Chroniques

par bertrand bolognesi

Die Dreigrochenoper | L’opéra de quat’ sous
opéra de Kurt Weill (version de concert)

Théâtre des Champs-Élysées, Paris
- 14 juin 2009
le compositeur allemand Kurt Weilln auteur de Die Dreigroschenoper
© dr

Comme pour mieux se préparer à l’actualité de septembre prochain, le public parisien s’est trouvé nombreux, ce soir, à venir écouter Die Dreigroschenoper concocté en 1928 par Kurt Weill sur le texte de Bertolt Brecht, bientôt projeté sur les écrans, en deux versions (allemande et française) grâce au regard de Pabst (1931). C’est, en effet, une double présence du dramaturge et du musicien à laquelle il pourra goûter à la fin de l’été, puisque Die sieben Todsünden prendront l’avenue Montaigne, dans une mise en scène de Juliette Deschamps, au moment même où, au Théâtre de la Ville, le Berliner Ensemble jouera Die Dreigroschenoper dans une réalisation de Bob Wilson. Et à parler de Weill, signalons au passage la future création française de Street Scene Opera, œuvre de la période américaine (1947) dont l’Opéra de Toulon confiera la production à Olivier Bénézech en mars.

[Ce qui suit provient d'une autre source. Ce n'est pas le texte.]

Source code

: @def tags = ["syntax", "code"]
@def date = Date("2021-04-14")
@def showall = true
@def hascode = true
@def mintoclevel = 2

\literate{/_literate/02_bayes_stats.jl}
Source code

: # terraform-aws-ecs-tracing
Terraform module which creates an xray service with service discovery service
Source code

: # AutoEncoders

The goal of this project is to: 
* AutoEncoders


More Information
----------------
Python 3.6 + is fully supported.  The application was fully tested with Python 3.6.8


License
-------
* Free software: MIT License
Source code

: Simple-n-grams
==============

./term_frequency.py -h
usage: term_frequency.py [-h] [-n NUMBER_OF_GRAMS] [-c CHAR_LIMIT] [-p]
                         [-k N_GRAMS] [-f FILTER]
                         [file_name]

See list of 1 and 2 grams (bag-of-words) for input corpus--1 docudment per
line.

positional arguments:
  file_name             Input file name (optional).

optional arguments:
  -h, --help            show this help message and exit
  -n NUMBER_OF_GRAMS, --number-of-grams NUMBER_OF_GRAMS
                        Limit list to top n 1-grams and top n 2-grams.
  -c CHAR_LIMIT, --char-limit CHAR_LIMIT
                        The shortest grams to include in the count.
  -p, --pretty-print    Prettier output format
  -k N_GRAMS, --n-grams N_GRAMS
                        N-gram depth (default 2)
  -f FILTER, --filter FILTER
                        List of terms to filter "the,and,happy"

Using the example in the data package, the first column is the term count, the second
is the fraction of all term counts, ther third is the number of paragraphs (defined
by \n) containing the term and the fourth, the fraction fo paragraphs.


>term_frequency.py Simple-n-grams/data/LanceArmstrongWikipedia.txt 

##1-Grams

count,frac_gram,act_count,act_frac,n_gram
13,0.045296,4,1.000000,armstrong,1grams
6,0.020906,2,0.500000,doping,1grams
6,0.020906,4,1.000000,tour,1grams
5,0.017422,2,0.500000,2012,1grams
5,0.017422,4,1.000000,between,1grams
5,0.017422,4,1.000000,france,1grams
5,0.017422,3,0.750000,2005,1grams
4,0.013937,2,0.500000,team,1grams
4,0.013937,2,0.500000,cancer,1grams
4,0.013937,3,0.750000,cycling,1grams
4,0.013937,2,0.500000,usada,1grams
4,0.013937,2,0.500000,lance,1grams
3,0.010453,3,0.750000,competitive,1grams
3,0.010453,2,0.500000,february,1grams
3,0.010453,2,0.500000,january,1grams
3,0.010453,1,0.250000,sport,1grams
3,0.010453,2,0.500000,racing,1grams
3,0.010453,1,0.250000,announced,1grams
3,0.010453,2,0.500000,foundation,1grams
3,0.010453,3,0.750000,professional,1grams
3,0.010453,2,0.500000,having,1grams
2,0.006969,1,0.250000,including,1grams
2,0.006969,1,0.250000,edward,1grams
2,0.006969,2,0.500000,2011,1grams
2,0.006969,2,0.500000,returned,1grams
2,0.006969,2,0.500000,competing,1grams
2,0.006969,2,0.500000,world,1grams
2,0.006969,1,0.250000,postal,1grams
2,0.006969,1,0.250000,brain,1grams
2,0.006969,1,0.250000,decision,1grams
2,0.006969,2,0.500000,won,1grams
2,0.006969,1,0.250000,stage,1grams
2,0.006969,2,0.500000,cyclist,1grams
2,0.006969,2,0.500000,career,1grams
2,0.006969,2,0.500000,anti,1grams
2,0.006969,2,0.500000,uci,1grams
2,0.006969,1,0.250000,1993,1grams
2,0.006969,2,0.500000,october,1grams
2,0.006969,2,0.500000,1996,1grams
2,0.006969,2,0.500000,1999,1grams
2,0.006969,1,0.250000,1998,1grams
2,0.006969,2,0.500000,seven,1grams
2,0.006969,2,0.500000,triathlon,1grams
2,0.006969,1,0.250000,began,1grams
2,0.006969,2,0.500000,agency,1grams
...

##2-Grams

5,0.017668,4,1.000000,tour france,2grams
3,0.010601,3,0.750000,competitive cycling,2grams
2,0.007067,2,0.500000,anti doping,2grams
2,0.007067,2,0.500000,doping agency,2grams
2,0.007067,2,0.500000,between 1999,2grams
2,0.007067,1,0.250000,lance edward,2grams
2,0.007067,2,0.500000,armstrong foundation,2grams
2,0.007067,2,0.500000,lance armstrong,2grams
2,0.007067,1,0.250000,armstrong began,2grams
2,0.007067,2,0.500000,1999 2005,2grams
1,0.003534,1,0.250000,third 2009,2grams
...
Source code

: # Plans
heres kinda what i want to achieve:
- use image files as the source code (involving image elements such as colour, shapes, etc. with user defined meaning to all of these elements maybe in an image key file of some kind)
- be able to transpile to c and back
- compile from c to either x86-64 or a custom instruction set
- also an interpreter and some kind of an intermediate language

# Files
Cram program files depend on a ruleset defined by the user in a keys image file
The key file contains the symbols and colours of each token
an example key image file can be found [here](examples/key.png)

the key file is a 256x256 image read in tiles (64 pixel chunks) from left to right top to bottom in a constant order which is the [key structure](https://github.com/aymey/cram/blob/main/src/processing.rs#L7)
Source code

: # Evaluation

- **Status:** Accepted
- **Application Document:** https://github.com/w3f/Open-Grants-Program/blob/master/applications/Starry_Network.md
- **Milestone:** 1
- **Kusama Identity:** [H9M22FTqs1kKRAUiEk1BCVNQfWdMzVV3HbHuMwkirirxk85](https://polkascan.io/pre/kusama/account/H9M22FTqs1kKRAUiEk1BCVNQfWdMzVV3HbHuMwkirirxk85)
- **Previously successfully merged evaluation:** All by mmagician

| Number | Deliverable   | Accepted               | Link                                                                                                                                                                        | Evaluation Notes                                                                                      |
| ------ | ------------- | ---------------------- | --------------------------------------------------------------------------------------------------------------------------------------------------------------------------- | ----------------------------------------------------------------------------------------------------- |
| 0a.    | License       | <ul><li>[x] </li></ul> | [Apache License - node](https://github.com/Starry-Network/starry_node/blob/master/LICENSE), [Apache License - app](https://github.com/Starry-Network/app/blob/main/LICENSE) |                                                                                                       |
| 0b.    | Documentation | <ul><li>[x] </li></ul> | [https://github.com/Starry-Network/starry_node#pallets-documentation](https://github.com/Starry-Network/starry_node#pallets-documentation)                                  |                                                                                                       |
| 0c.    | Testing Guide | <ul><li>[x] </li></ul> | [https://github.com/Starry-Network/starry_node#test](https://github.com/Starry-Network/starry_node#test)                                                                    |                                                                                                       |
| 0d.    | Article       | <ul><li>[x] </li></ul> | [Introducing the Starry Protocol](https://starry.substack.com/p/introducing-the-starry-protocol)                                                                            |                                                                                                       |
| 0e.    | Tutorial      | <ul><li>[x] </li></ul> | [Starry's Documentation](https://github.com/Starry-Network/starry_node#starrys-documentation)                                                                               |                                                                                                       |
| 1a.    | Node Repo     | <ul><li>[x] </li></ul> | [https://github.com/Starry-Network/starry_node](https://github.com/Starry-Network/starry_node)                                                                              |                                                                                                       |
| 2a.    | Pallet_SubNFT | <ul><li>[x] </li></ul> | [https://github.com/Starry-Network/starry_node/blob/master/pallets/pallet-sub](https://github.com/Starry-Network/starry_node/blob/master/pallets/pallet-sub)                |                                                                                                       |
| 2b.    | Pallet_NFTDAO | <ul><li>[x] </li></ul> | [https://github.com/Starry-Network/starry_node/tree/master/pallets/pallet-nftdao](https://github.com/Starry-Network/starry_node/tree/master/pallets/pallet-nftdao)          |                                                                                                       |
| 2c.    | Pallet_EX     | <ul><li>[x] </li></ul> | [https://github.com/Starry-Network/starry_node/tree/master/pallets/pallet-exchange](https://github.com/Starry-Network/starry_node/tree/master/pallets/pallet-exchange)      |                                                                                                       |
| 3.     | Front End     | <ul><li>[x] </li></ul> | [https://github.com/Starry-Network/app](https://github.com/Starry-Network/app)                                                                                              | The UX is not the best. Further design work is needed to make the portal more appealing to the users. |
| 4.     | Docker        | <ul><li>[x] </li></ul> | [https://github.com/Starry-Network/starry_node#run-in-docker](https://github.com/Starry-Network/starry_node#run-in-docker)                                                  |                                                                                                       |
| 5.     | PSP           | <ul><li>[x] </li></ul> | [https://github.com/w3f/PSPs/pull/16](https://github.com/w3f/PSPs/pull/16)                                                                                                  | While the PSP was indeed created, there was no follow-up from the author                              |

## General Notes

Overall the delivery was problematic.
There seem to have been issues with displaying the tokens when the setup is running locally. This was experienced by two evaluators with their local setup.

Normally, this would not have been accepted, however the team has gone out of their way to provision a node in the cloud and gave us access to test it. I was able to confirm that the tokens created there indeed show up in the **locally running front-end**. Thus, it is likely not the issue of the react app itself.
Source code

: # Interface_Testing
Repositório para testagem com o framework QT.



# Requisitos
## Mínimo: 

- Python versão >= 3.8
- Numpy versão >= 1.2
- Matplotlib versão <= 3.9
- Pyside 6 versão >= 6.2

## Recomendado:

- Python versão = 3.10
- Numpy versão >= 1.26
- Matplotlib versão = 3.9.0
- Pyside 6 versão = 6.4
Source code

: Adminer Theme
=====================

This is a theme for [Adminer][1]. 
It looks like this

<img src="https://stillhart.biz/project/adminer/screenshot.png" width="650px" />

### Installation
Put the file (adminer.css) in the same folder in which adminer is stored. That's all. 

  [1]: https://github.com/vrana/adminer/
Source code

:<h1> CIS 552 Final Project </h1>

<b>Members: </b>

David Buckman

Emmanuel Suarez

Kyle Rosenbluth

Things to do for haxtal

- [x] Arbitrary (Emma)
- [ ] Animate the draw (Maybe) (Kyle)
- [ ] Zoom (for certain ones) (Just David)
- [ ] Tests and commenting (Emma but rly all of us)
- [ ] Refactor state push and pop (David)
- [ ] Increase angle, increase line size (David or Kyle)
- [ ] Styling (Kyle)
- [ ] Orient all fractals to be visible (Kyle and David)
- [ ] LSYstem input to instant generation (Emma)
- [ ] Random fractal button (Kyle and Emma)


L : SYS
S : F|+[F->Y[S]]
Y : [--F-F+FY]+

L’Opéra de quat’sous, autrement dit l’irrévérencieuse passion imaginée par deux illustres berlinois comme en contaminatio actualisé de The Beggar’s opera de Pepusch et Gay (d’ailleurs arrangé en 1947 par Benjamin Britten), voilà qui pourrait surprendre dans l’élégance raffinée des marbres de Bourdelle ornant le bâtiment de Van de Velde et Perret, dans la lumière de Lalique tamisant les tendres couleurs de Denis. C’est que ce Dreigroschenoper-là s’accommode aisément de ce luxe, offrant aux joyaux d’une distribution inattendue le soutien d’un excellent ensemble instrumental.

Outre la remarquable prestation des artistes du Chorus sine nomine, dirigés par la salutaire exigence de Johannes Hiemetsberger, les numéros sont accompagnés avec le plus grand soin par les excellents musiciens de Klangforum Wien, cette formation que l’on entend depuis plus de vingt ans dans l’avant-garde musicale contemporaine sous des baguettes expertes en la matière. HK Gruber, inclassable compositeur, dirige cette exécution sertie dans des bois précieux, endossant lui-même le rôle de Peachum auquel il prête un gosier âcre et rocailleux qui fait florès. De fait, le peu de préoccupation de Weill quant à la modernité trouve un convainquant écho dans la précision et la qualité d’un concert qui en révèle toute l’inscription baroque, pourrait-on dire, intégrant jusqu’au Jazz-Stil cherau compositeur. L’Hochzeitslied, joyeusement vociféré par l’orchestre, fait d’autant plus contraster de drôlerie cette dentelle !

De même la distribution vocale détourne-t-elle l’écoute vers l’opéra, les chanteurs usant toutefois avec une verve différente d’un bel appareil lyrique dont ils réservent la plastique à d’autres soirées. D’abord peu audible, plutôt fade et même rarement juste, Ian Bostridge surprendra par des demi-teintes dont la grâce n’est pas antagoniste avec le rôle du Surineur, grand charmeur de ces dames. Le soprano Dorothea Röschmann use intelligemment d’une certaine âpreté de couleur qu’elle lie d’un phrasé somptueux dans la partie de Polly. On retrouve avec plaisir Hanna Schwarz en Cecilia Peachum à l’émission puissante et à la présence idéale. De même Florian Boesch satisfait-il par la fermeté de son baryton en Tiger Brown. Dans le rôle de Lucy, le mezzo Cora Burggraaf suscite l’enthousiasme par l’incroyable impact de sa voix, grand format, et fait figure de découverte de la soirée. La légère Jenny n’est autre qu’Angelika Kirchschlager, goualeuse à souhait, qui semble connaître beaucoup de joie à explorer toujours plus un répertoire qu’elle servira ici-même en septembre (comme annoncé plus haut). Face à l’enthousiasme du public, quatre bis seront offert, sorte de digest de l’œuvre.